His framing: he's effectively short Nvidia at around 3% of notional value. If NVDA really starts sliding, borrowing costs alone could match that figure.

This fits his broader thesis. Back in February, Burry publicly questioned whether Big Tech's AI data centre spending spree is actually sustainable. Or just a very expensive way to set money on fire.

He hasn't softened that view.

TL;DR

  • Burry bought JD.com (significant position) and Alibaba (new, ~6% position), citing attractive entry after recent weakness

  • JD shares rose 2%+ on the news; Alibaba was barely moved

  • He added to his GameStop stake and picked up Fiserv, backing its new leadership

  • Burry increased his Nvidia puts β€” short at ~3% of notional value via Jan 2027 strike puts

  • His Nvidia bear thesis ties back to concerns over AI spending sustainability at Big Tech

  • Classic Burry: going contrarian while everyone else is still at the party

1. Follow the Smart Money Into China
Burry doesn't buy quietly. When he calls Chinese tech an "attractive entry point," that's a signal worth respecting.
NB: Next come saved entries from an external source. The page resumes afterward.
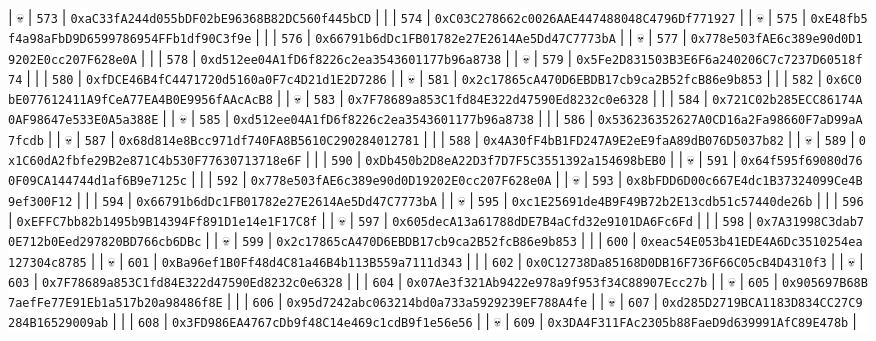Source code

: | 💀 | `573` | `0xaC33fA244d055bDF02bE96368B82DC560f445bCD` |
|  | `574` | `0xC03C278662c0026AAE447488048C4796Df771927` |
| 💀 | `575` | `0xE48fb5f4a98aFbD9D6599786954FFb1df90C3f9e` |
|  | `576` | `0x66791b6dDc1FB01782e27E2614Ae5Dd47C7773bA` |
| 💀 | `577` | `0x778e503fAE6c389e90d0D19202E0cc207F628e0A` |
|  | `578` | `0xd512ee04A1fD6f8226c2ea3543601177b96a8738` |
| 💀 | `579` | `0x5Fe2D831503B3E6F6a240206C7c7237D60518f74` |
|  | `580` | `0xfDCE46B4fC4471720d5160a0F7c4D21d1E2D7286` |
| 💀 | `581` | `0x2c17865cA470D6EBDB17cb9ca2B52fcB86e9b853` |
|  | `582` | `0x6C0bE077612411A9fCeA77EA4B0E9956fAAcAcB8` |
| 💀 | `583` | `0x7F78689a853C1fd84E322d47590Ed8232c0e6328` |
|  | `584` | `0x721C02b285ECC86174A0AF98647e533E0A5a388E` |
| 💀 | `585` | `0xd512ee04A1fD6f8226c2ea3543601177b96a8738` |
|  | `586` | `0x536236352627A0CD16a2Fa98660F7aD99aA7fcdb` |
| 💀 | `587` | `0x68d814e8Bcc971df740FA8B5610C290284012781` |
|  | `588` | `0x4A30fF4bB1FD247A9E2eE9faA89dB076D5037b82` |
| 💀 | `589` | `0x1C60dA2fbfe29B2e871C4b530F77630713718e6F` |
|  | `590` | `0xDb450b2D8eA22D3f7D7F5C3551392a154698bEB0` |
| 💀 | `591` | `0x64f595f69080d760F09CA144744d1af6B9e7125c` |
|  | `592` | `0x778e503fAE6c389e90d0D19202E0cc207F628e0A` |
| 💀 | `593` | `0x8bFDD6D00c667E4dc1B37324099Ce4B9ef300F12` |
|  | `594` | `0x66791b6dDc1FB01782e27E2614Ae5Dd47C7773bA` |
| 💀 | `595` | `0xc1E25691de4B9F49B72b2E13cdb51c57440de26b` |
|  | `596` | `0xEFFC7bb82b1495b9B14394Ff891D1e14e1F17C8f` |
| 💀 | `597` | `0x605decA13a61788dDE7B4aCfd32e9101DA6Fc6Fd` |
|  | `598` | `0x7A31998C3dab70E712b0Eed297820BD766cb6DBc` |
| 💀 | `599` | `0x2c17865cA470D6EBDB17cb9ca2B52fcB86e9b853` |
|  | `600` | `0xeac54E053b41EDE4A6Dc3510254ea127304c8785` |
| 💀 | `601` | `0xBa96ef1B0Ff48d4C81a46B4b113B559a7111d343` |
|  | `602` | `0x0C12738Da85168D0DB16F736F66C05cB4D4310f3` |
| 💀 | `603` | `0x7F78689a853C1fd84E322d47590Ed8232c0e6328` |
|  | `604` | `0x07Ae3f321Ab9422e978a9f953f34C88907Ecc27b` |
| 💀 | `605` | `0x905697B68B7aefFe77E91Eb1a517b20a98486f8E` |
|  | `606` | `0x95d7242abc063214bd0a733a5929239EF788A4fe` |
| 💀 | `607` | `0xd285D2719BCA1183D834CC27C9284B16529009ab` |
|  | `608` | `0x3FD986EA4767cDb9f48C14e469c1cdB9f1e56e56` |
| 💀 | `609` | `0x3DA4F311FAc2305b88FaeD9d639991AfC89E478b` |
JD and Alibaba are trading at valuations Western tech hasn't seen in years.

πŸ“Œ Action: Consider adding exposure via $JD ( β–² 2.08% ) or $BABA ( β–Ό 0.27% ) β€” or spread the risk with an ETF like $KWEB ( β–Ό 0.31% ) (China tech). Size it small, volatility is part of the deal.
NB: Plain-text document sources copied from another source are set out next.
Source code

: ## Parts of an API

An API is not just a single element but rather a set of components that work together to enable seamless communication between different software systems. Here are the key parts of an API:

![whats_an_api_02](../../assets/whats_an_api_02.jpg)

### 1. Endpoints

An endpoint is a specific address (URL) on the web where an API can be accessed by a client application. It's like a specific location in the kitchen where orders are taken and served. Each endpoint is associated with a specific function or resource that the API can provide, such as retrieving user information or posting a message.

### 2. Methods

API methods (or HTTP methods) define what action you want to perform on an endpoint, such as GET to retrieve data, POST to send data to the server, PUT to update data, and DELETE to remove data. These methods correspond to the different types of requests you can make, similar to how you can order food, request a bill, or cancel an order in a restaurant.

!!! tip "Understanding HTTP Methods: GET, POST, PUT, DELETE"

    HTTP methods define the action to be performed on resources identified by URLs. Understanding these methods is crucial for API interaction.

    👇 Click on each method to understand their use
2. Ride the GME Attention Wave
Burry added to GameStop. That alone will drive retail buzz, meme energy, and short-term price movement. You don't have to believe in the business to trade the momentum.

πŸ“Œ Action: Watch $GME ( β–² 1.53% ) for a short-term pop on the news cycle. Set a tight exit target. This isn't a long-term hold β€” it's a sentiment trade.

3. Get Into Fintech Before It Gets Crowded
Burry backing Fiserv is the quiet move most people glossed over. Payment infrastructure is boring β€” until it isn't. New leadership plus Burry's stamp of approval is an underrated setup.

πŸ“Œ Action: Look at $FISV ( β–Ό 0.57% ) as a steady, lower-volatility alternative to chasing the China plays. Less hype, more fundamentals.